Although they are public figures and accept there will always be someone criticising them, many of the senior royals sympathised with Harry and Meghan because they too have had spells where they have been portrayed as the black sheep of the family in the national soap opera that is the Windsors.
But it was the tactics they disagreed with, fearing that the monarchy as an institution would suffer if it declared open war on the British media. At the palace there is a recognition that, although newspapers have less power than they used to, the monarchy needs publicity to thrive and needs to work with the national and local media.
From left, Kate, Prince Louis, Princess Charlotte, William, and Prince George attend the Christmas Day service at St Mary Magdalene Church in Sandringham, Norfolk (Photo: Aaron Chown/PA)
William and Kate may be estranged from the Sussexes but they take a very similar line in seeking to protect their own and their children’s privacy. They choose to go about it in a less confrontational way.
However, although they all want to limit coverage of their lives off duty, the rift between the Duke of Sussex, and his father the King and brother Prince William, now runs deep. There has been a breakdown of trust on both sides.
Harry believes the media were fed stories about him and his girlfriends in return for making his father and stepmother Camilla look better. Royal insiders say his family believes he cannot be trusted to keep conversations private after the number of damaging disclosures, and disputed claims he made about them in his memoir Spare and in a Netflix series with Meghan.
Another big source of tension between father and son awaits, with the prospect of a second case in April, in which Harry will appeal against a High Court ruling dismissing his challenge to the Home Office over its refusal to automatically allow him and his family police protection when they come to Britain.
Harry, Meghan, and Archie during a 2019 visit to South Africa (Photo: Samir Hussein/Pool/WireImage)
The King is said to find it embarrassing that his son is taking legal action against His Majesty’s Government.
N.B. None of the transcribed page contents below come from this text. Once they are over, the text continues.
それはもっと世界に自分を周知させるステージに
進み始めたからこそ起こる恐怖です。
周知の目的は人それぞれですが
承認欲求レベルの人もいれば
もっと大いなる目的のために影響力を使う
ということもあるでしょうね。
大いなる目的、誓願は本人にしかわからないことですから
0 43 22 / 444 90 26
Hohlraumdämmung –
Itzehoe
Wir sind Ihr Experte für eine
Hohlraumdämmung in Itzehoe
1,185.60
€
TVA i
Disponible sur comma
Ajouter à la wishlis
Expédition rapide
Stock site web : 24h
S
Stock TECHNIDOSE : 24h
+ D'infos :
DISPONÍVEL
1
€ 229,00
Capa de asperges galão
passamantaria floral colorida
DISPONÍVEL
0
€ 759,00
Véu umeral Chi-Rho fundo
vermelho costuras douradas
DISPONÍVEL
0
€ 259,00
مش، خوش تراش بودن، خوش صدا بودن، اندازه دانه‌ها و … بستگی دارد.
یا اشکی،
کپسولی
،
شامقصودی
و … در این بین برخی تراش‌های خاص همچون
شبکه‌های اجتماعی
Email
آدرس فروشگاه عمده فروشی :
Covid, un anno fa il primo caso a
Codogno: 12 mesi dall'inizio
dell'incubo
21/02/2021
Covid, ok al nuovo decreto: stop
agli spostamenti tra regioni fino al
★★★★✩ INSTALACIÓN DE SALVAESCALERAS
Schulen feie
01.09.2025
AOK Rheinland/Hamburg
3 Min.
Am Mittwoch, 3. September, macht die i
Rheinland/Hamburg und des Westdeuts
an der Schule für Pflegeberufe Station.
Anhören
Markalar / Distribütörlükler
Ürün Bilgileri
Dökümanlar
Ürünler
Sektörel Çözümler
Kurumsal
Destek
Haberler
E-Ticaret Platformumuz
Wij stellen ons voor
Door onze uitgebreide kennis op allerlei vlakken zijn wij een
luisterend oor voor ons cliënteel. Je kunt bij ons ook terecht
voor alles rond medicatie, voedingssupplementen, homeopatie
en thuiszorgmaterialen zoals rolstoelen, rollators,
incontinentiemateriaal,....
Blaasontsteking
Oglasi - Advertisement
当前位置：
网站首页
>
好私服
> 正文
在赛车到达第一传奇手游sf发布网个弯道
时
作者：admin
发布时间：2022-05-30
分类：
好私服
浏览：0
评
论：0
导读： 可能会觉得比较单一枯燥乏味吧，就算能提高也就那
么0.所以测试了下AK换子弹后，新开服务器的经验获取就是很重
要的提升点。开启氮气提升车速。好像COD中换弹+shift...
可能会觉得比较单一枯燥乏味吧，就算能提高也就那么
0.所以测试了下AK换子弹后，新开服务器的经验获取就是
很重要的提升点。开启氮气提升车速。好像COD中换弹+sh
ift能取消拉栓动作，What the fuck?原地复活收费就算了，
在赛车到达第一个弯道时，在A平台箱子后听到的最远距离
He is also said to find it infuriating that Harry claims his father is in a position to overturn the decision to refuse him guaranteed police protection. “He’s the King, he could sort that out any time he wants,” one source in Harry’s camp claimed.
But although several senior courtiers sit on the Executive Committee for the Protection of Royalty and Public Figures (Ravec), they do not hold sway on the committee, which falls under the remit of the Home Office.
Harry will come back to Britain intermittently, but he has said he will not bring his family unless they are guaranteed police protection. So far there is no sign of a deal on that one, and the chance of King Charles seeing his grandchildren, Prince Archie, five, and Princess Lilibet, three, remains remote for the time being.
A case against another newspaper group beckons in January next year, when Harry is due to join six others, including Sir Elton John and Baroness Lawrence, in taking on Associated Newspapers, publisher of the Daily Mail, alleging unlawful information gathering, which the group strenuously denies. On top of that, the Duke and Lord (Tom) Watson hope that the Metropolitan Police will accept some of their evidence and begin a criminal investigation into News Group Newspapers.
So there may be a few more bumps in the road yet. Nobody close to anyone inside the Royal Family is prepared to make sweeping predictions about reconciliation just yet, after five years of open warfare.
But for now at least Harry can bask in the glory of a landmark settlement thought to be worth more than £10m (including costs), having forced The Sun to apologise and admit for the first time that some of its private investigators engaged in unlawful information gathering (albeit not phone hacking).
The Duke has rarely been one to play his cards close to his chest. He had insisted very publicly that he was prepared to forsake any settlement and foot a bill amounting to millions so that all of the evidence could be aired.
He did not get his day in court, but the chances are that Prince Harry will be celebrating harder than Rupert Murdoch today.